**What is being asked**: Please locate every line in the entries below that contains the string "almindelig", and copy each of those lines.

[Collection entries]
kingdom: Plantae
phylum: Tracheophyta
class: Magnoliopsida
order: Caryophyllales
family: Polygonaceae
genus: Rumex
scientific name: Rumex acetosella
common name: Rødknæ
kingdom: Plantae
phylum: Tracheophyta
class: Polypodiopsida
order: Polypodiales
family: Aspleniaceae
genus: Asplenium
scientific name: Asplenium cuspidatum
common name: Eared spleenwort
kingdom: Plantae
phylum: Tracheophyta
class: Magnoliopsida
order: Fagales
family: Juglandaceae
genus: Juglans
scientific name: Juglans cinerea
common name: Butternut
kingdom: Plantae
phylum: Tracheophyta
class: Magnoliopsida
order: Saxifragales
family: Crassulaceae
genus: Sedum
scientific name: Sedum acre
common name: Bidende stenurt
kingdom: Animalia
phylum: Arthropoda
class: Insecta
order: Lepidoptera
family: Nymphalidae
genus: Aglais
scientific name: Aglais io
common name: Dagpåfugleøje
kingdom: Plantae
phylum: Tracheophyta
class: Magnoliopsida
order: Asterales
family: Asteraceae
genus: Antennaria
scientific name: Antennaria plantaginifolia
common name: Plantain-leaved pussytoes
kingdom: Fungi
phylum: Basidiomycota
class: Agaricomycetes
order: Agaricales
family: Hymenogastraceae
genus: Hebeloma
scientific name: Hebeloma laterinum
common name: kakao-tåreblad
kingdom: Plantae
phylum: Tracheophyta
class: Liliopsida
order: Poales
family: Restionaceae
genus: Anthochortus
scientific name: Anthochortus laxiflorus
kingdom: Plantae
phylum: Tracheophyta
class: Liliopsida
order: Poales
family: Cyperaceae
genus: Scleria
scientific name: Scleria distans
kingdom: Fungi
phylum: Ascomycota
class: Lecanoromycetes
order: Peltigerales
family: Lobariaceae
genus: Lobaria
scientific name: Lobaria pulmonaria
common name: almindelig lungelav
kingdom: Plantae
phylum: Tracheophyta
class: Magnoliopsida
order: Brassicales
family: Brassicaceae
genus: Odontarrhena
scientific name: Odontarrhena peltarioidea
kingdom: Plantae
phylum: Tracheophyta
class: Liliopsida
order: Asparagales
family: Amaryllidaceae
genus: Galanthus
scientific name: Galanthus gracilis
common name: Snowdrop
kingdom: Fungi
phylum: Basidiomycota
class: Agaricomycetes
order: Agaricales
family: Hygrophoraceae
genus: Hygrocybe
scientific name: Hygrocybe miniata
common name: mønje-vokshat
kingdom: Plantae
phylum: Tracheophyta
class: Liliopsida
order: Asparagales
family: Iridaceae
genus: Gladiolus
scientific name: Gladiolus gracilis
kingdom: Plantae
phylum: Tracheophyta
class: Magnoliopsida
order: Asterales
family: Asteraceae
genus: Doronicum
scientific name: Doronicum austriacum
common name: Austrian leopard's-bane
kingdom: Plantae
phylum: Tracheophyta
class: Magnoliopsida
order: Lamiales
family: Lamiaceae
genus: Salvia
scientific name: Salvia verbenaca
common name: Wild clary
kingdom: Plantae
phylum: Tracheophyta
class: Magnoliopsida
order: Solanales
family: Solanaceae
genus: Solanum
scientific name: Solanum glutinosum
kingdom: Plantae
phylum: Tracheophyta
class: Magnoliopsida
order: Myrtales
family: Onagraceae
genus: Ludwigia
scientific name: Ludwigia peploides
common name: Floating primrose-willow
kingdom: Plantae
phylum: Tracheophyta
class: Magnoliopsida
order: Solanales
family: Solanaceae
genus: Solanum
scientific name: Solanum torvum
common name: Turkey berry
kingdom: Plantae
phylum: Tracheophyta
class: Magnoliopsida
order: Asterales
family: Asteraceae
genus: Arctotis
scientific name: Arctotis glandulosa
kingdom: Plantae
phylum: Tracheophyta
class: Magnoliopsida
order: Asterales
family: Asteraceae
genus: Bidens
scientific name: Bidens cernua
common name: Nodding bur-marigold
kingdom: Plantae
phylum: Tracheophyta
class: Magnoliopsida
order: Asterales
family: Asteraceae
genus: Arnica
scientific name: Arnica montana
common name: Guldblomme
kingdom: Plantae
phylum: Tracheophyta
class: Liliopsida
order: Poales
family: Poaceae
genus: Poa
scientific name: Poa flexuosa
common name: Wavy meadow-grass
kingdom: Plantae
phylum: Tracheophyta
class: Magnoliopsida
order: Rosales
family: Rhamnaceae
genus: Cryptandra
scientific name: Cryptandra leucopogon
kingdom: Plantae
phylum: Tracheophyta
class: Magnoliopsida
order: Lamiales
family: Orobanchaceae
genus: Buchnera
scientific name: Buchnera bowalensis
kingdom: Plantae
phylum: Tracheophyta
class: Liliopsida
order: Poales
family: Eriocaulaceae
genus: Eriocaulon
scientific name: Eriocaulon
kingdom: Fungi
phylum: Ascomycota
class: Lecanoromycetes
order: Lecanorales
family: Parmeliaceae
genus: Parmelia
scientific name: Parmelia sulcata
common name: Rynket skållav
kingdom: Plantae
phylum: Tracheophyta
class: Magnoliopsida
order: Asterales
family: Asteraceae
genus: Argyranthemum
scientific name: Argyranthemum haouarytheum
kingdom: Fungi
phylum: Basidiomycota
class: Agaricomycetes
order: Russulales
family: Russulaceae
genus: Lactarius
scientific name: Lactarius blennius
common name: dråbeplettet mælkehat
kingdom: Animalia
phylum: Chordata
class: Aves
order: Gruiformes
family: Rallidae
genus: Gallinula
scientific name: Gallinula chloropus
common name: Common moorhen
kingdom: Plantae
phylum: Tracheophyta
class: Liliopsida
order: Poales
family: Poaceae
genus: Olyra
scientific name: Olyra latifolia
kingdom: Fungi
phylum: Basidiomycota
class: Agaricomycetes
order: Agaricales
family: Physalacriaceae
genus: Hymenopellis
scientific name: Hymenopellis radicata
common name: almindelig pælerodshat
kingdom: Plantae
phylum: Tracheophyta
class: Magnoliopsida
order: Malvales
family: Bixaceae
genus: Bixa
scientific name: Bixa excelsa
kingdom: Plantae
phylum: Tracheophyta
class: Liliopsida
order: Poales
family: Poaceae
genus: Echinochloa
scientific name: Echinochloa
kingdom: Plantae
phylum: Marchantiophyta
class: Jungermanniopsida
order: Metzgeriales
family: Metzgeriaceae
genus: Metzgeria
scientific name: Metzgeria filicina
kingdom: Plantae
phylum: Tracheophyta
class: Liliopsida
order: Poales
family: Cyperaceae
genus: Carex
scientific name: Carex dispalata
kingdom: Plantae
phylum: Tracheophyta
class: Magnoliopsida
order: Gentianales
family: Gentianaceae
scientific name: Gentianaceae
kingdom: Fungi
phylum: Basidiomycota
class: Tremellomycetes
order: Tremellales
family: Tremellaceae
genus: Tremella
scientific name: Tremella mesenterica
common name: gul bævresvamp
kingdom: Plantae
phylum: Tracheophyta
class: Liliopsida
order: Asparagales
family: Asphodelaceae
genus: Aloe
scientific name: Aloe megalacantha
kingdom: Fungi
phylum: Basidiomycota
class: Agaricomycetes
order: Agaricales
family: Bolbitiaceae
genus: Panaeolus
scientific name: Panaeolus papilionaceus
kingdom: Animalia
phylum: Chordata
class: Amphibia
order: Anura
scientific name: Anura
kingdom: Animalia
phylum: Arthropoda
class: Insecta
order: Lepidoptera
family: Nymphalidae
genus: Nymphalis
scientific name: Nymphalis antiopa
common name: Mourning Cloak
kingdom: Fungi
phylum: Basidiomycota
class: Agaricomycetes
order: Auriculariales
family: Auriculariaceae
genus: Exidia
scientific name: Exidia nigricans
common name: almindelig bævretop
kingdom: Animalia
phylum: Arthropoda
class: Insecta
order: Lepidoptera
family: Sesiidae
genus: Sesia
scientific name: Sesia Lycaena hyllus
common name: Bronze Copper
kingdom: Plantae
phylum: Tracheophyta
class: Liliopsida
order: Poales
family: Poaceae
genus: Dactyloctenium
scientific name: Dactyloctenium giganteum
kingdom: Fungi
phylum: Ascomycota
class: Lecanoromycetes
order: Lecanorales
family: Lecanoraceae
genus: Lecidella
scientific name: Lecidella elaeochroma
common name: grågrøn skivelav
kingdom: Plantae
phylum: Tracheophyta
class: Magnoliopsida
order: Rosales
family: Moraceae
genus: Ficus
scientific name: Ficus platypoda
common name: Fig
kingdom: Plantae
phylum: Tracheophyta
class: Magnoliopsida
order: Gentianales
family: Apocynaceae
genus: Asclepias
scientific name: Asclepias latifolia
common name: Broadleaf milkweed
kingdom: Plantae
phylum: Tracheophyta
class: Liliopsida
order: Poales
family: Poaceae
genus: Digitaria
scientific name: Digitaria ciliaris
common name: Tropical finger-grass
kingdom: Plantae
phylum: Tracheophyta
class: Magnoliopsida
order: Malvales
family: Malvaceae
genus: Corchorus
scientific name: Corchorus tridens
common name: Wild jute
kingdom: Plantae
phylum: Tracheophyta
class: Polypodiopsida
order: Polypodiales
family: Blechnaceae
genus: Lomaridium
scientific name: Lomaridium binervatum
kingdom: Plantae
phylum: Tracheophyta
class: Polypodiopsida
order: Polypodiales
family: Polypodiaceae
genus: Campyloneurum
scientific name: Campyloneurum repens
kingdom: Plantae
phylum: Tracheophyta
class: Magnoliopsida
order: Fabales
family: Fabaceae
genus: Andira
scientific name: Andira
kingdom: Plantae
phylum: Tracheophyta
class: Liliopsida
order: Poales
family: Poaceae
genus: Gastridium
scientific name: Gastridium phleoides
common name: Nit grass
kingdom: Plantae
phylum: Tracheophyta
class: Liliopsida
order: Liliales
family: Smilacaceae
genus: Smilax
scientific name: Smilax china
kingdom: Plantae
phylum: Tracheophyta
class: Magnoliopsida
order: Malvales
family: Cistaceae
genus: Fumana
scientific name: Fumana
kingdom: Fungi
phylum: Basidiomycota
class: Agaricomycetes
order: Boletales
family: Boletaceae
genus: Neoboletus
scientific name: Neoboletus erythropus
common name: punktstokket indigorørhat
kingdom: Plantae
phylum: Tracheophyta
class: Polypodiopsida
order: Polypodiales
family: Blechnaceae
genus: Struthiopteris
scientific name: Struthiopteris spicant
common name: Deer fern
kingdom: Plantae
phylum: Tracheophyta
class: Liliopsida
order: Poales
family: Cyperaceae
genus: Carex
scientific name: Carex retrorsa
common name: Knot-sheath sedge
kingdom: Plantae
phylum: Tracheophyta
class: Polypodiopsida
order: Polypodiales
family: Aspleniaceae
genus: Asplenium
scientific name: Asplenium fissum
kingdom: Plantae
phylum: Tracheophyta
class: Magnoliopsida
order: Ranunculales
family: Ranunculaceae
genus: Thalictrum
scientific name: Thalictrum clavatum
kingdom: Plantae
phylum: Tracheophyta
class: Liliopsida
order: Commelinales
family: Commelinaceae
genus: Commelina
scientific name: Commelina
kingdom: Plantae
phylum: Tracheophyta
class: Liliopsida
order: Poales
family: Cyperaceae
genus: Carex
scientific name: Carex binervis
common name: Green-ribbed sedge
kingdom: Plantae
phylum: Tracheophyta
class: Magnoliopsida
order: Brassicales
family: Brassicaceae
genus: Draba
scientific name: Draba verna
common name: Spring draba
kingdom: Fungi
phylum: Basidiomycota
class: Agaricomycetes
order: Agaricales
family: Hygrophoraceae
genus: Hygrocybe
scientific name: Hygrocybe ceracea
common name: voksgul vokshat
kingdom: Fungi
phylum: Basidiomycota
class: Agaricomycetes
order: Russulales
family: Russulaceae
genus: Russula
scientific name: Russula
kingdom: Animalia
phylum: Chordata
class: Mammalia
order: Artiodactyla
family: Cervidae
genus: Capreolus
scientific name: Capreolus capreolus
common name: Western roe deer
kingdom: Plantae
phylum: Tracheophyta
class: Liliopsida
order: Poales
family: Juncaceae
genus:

**Exercise answer**:
common name: almindelig lungelav
common name: almindelig pælerodshat
common name: almindelig bævretop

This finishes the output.